■ **RECORD SET**:
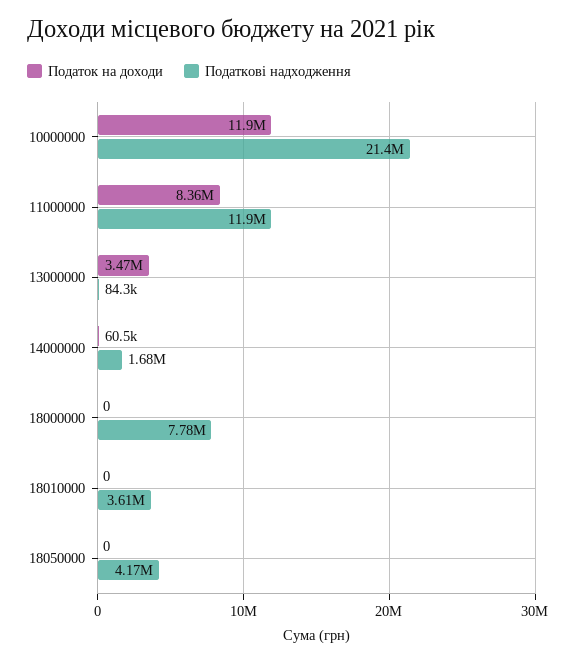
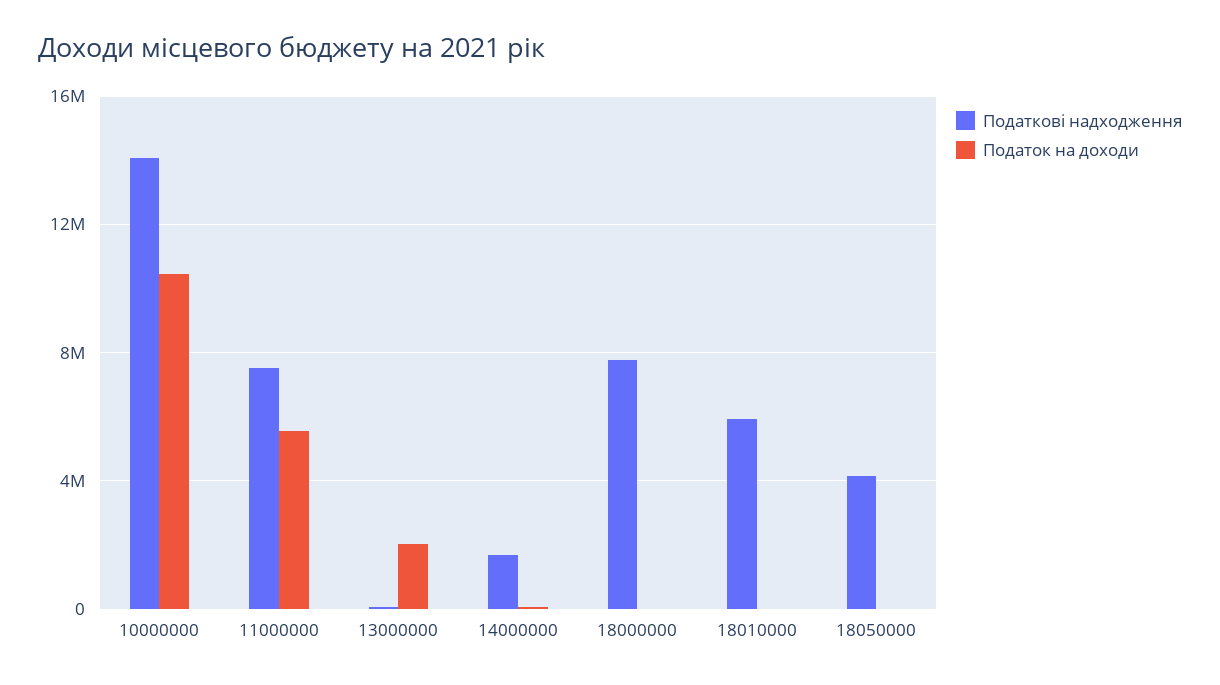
Податок на доходи, 10000000: 11900000 -> 10500000
Податкові надходження, 10000000: 21400000 -> 14000000
Податок на доходи, 11000000: 8360000 -> 5500000
Податкові надходження, 11000000: 11900000 -> 7500000
Податок на доходи, 13000000: 3470000 -> 2000000
Податкові надходження, 18010000: 3610000 -> 6000000

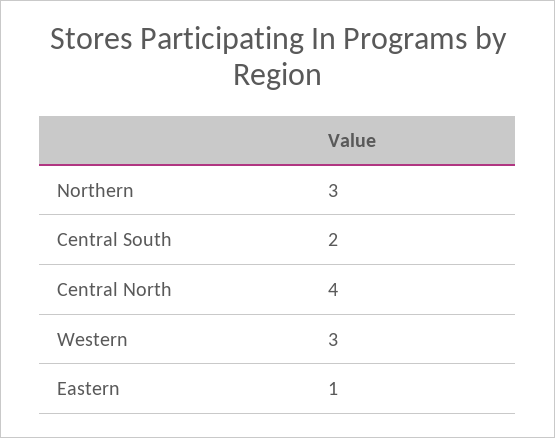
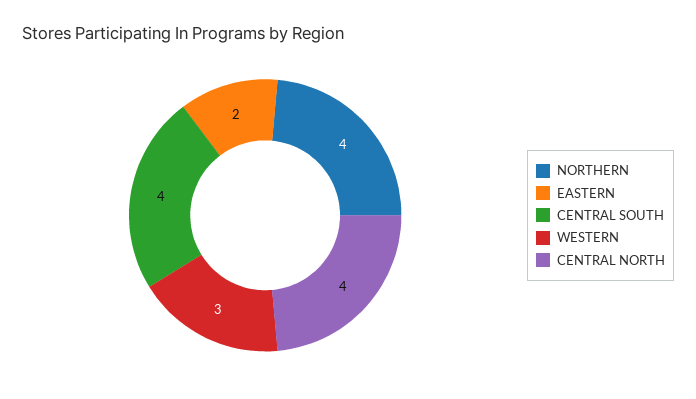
Northern: 3 -> 4
Central South: 2 -> 4
Eastern: 1 -> 2

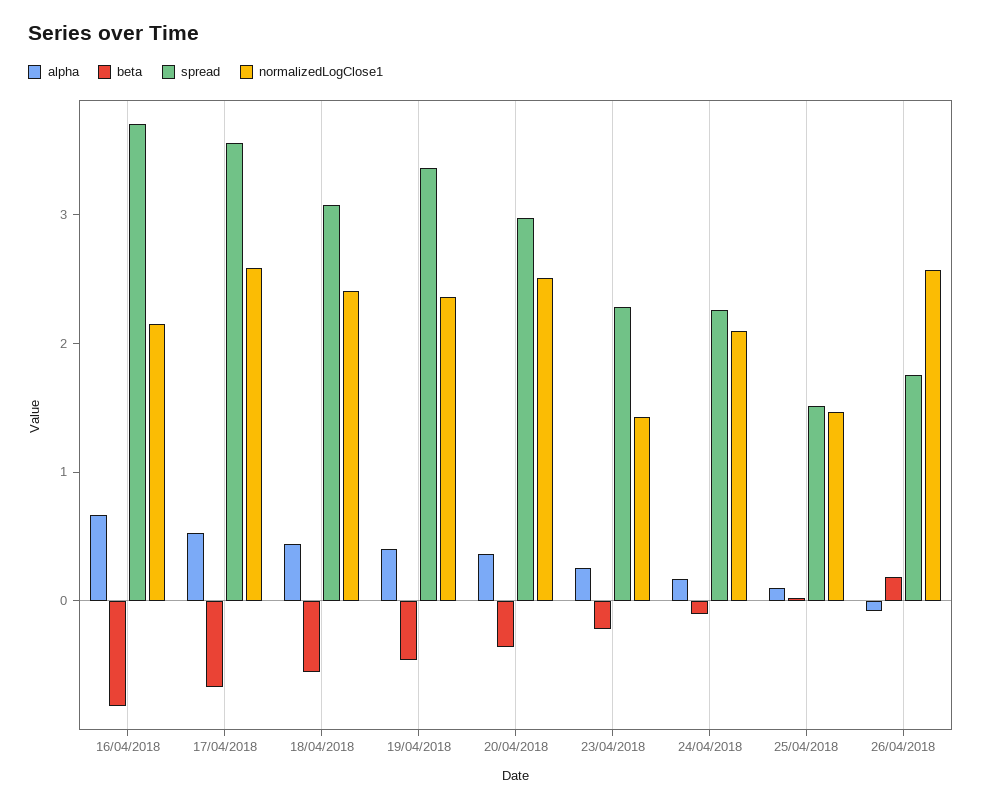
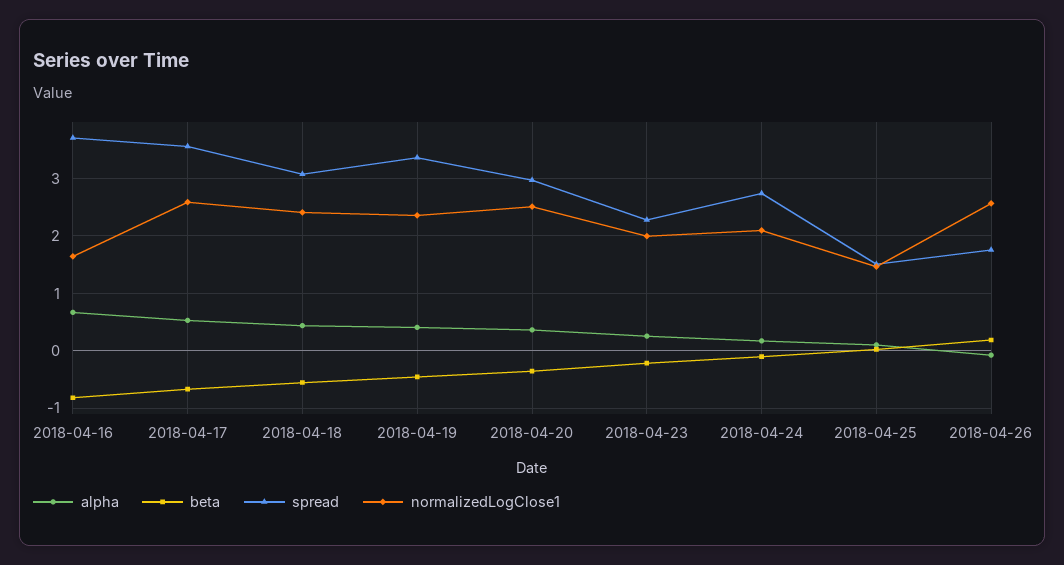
normalizedLogClose1, 16/04/2018: 2.2 -> 1.6
normalizedLogClose1, 23/04/2018: 1.4 -> 2
spread, 24/04/2018: 2.2 -> 2.8

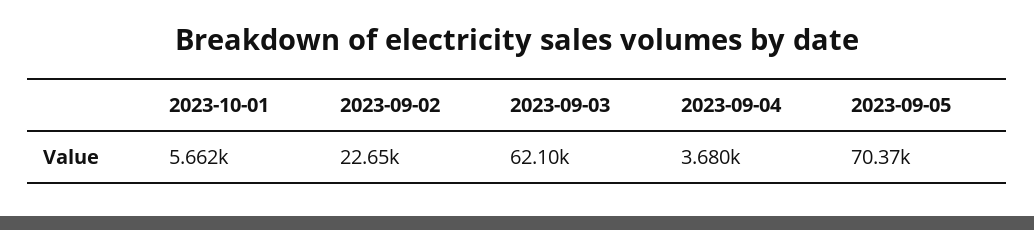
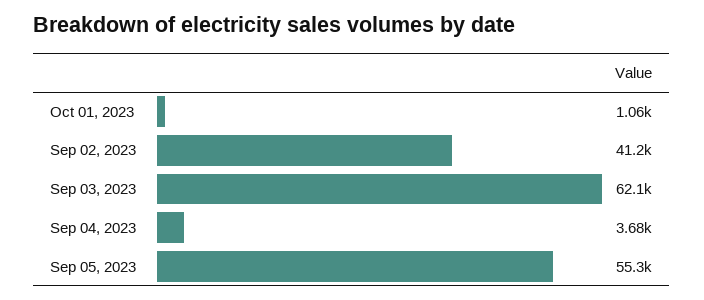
2023-10-01: 5662 -> 1060
2023-09-02: 22650 -> 41200
2023-09-05: 70370 -> 55300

■ **WHAT TO WORK ON**: Go through the listing, and whenever a line contains the string "Податок", copy that line.

■ **RESPONSE TO THE EXERCISE**:
Податок на доходи, 10000000: 11900000 -> 10500000
Податок на доходи, 11000000: 8360000 -> 5500000
Податок на доходи, 13000000: 3470000 -> 2000000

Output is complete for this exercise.